Apesar do grande avanço, o Estado, segundo a Secretaria de Agricultura e
Abastecimento (SAA), deve ser o último a ser considerado área de livre, devido
ao fato de São Paulo ser uma área de trânsito de bovinos, o que faz necessário
ter um processo gradual de retirada da vacinação com monitoramento dos outros
estados17. Essa situação sanitária do estado é resultado do trabalho de todo o
setor pecuário paulista, incluindo o Serviço Veterinário Oficial (Coordenadoria
de Defesa Agropecuária-CDA-SAA e MAPA), os produtores rurais, os frigoríficos,
as indústrias produtoras de vacinas contra a febre aftosa e revendedores18. Em 2015, o Estado de São Paulo conseguiu atingir 99,03% do total do
rebanho durante a segunda etapa da campanha anual. O objetivo é conseguir o
reconhecimento do status de livre da
doença sem vacinação até 2020 pelo MAPA. Acredita-se que, com a implantação da
Guia de Trânsito Animal (GTA) eletrônica, que foi disponibilizada pela CDA
recentemente, será viável obter séries históricas da situação da vacinação
contra a aftosa e com isso possibilitar o reconhecimento das áreas de risco da
doença19. O principal efeito da ocorrência da doença é comercial, pois afeta
enormemente o comércio interno e, principalmente, as exportações, já que a
ocorrência de foco de aftosa interfere de imediato nas vendas externas do
produto. O maior impacto, por consequência, é financeiro, já que atinge a
balança comercial do país e, com isso, reduz os ganhos dos frigoríficos e dos
produtores. Quando a doença atinge os animais, é necessário sacrificá-los já a
partir da detecção de apenas um animal infectado na propriedade. Não tem impacto comprovado sobre a saúde humana. Segundo Pituco20,
a importância da febre aftosa é ínfima para saúde pública, e o impacto ocorre
apenas se for considerado o ponto de vista social e econômico, já que afeta
produtores, empresários e famílias rurais, devido aos efeitos negativos sobre a
produção, produtividade e rentabilidade pecuária. Assim, assume relevância
frente ao impacto sobre a economia nacional de países onde o comércio exterior
e a estabilidade dependem da confiabilidade dos alimentos de origem animal,
mostrando a relação entre saúde pública, ambiente e bem-estar socioeconômico. Além de prejudicar vários elos da cadeia produtiva, também afeta os
consumidores e a economia regional, com prejuízos econômicos e sociais que se
estendem pelo país. Ressalte-se que a
ocorrência da doença é uma ameaça à segurança alimentar de pequenos produtores,
que dependem exclusivamente da pecuária. Entre outros motivos, o Brasil conseguiu se tornar um player importantíssimo no mercado
internacional de carne bovina, com o trabalho relevante que executou com vistas
a garantir a ausência de febre aftosa no país. Este é apenas um ponto dos
muitos que têm sido focados para garantia de manutenção de um rebanho saudável.

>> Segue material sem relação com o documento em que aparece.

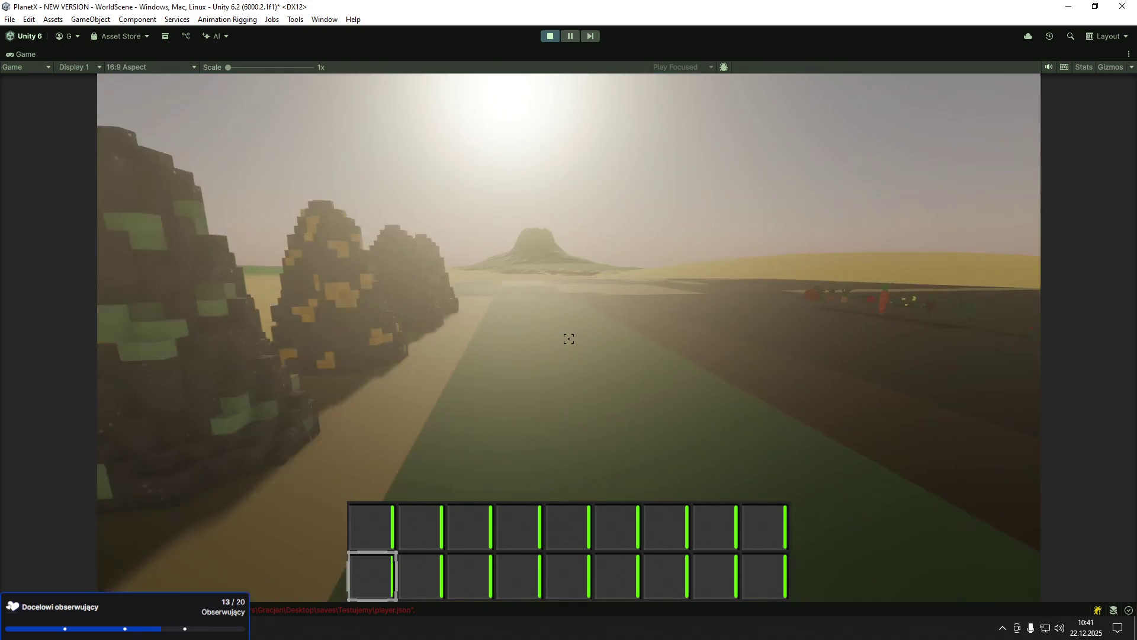
key("w")
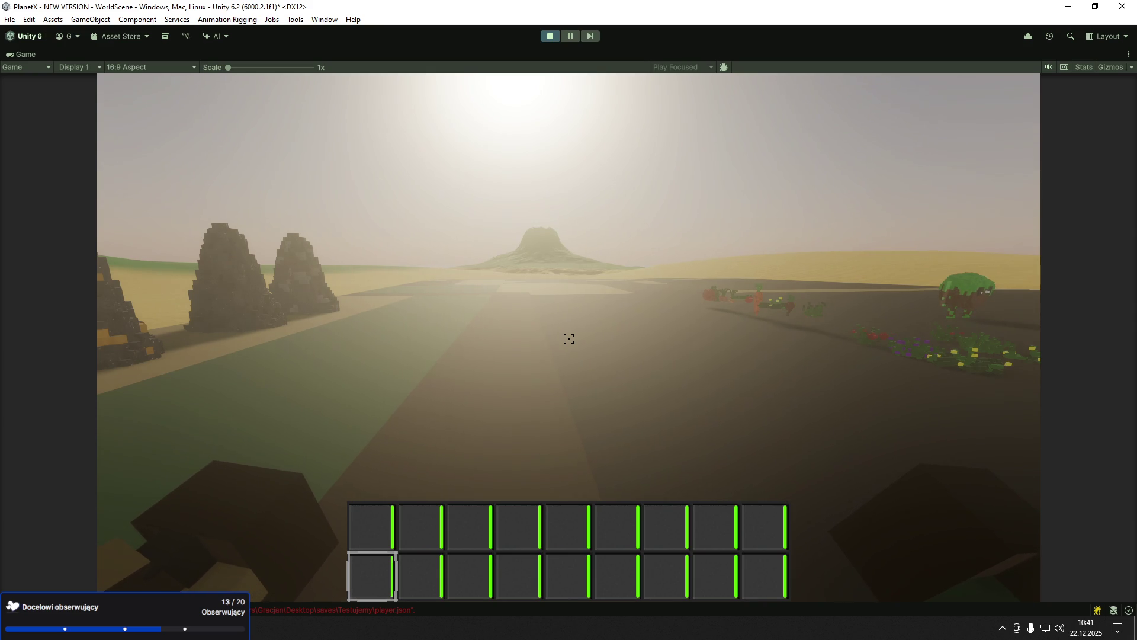
key("w")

A superação da aftosa no país pode garantir manutenção da importantíssima
posição do Brasil como maior exportador no mercado mundial. _____________________________________________________ 2MINISTÉRIO DE
AGRICULTURA, PECUÁRIA E ABASTECIMENTO - MAPA. Banco
de dados. Brasília: MAPA. Disponível em: <http://www.agricultura.gov.br/arq_editor/file/Aniamal/programa%20nacional%20sanidade%20aftosa/Perguntas%20frequentes%20-%20Febre%20aftosa.pdf>.
Acesso em: 15 maio 2016. 3BRASIL. Decreto n. 24.548, de 3 de julho de 1934. Aprova o Regulamento do Serviço de Defesa
Sanitária Animal. Planalto, Rio de Janeiro, 3 jul. 1934. Disponível em: <http://www.planalto.gov.br/ccivil_03/decreto/1930-1949/D24548.htm>.
Acesso em: 1 maio. 2016. 4Op. cit. nota 2. 5COORDENADORIA
DE DEFESA AGROPECUÁRIA - CDA. Programa Estadual de Erradicação da Febre
Aftosa. São Paulo: CDA. Disponível em: <http://www.defesa.agricultura.sp.gov.br/www/programas/index.php?action=view&cod=4&ar=1&nm=Sanidade%20Animal>.
Acesso em: 15 maio 2016. 6MINISTÉRIO DE AGRICULTURA, PECUÁRIA E ABASTECIMENTO -
MAPA. Programa
nacional de erradicação e prevenção da febre aftosa - PNEFA. Brasília:
MAPA. Disponível em: <http://www.agricultura.gov.br/animal/sanidade-animal/programas/febreaftosa>.
Acesso em: 11 abr. 2016. 7CANAL RURAL. Febre
aftosa: conheça o histórico da doença. São Paulo: Canal Rural. Disponível
em:
<http://www.canalrural.com.br/noticias/febre-aftosa/febre-aftosa-conheca-historico-doenca-7193>.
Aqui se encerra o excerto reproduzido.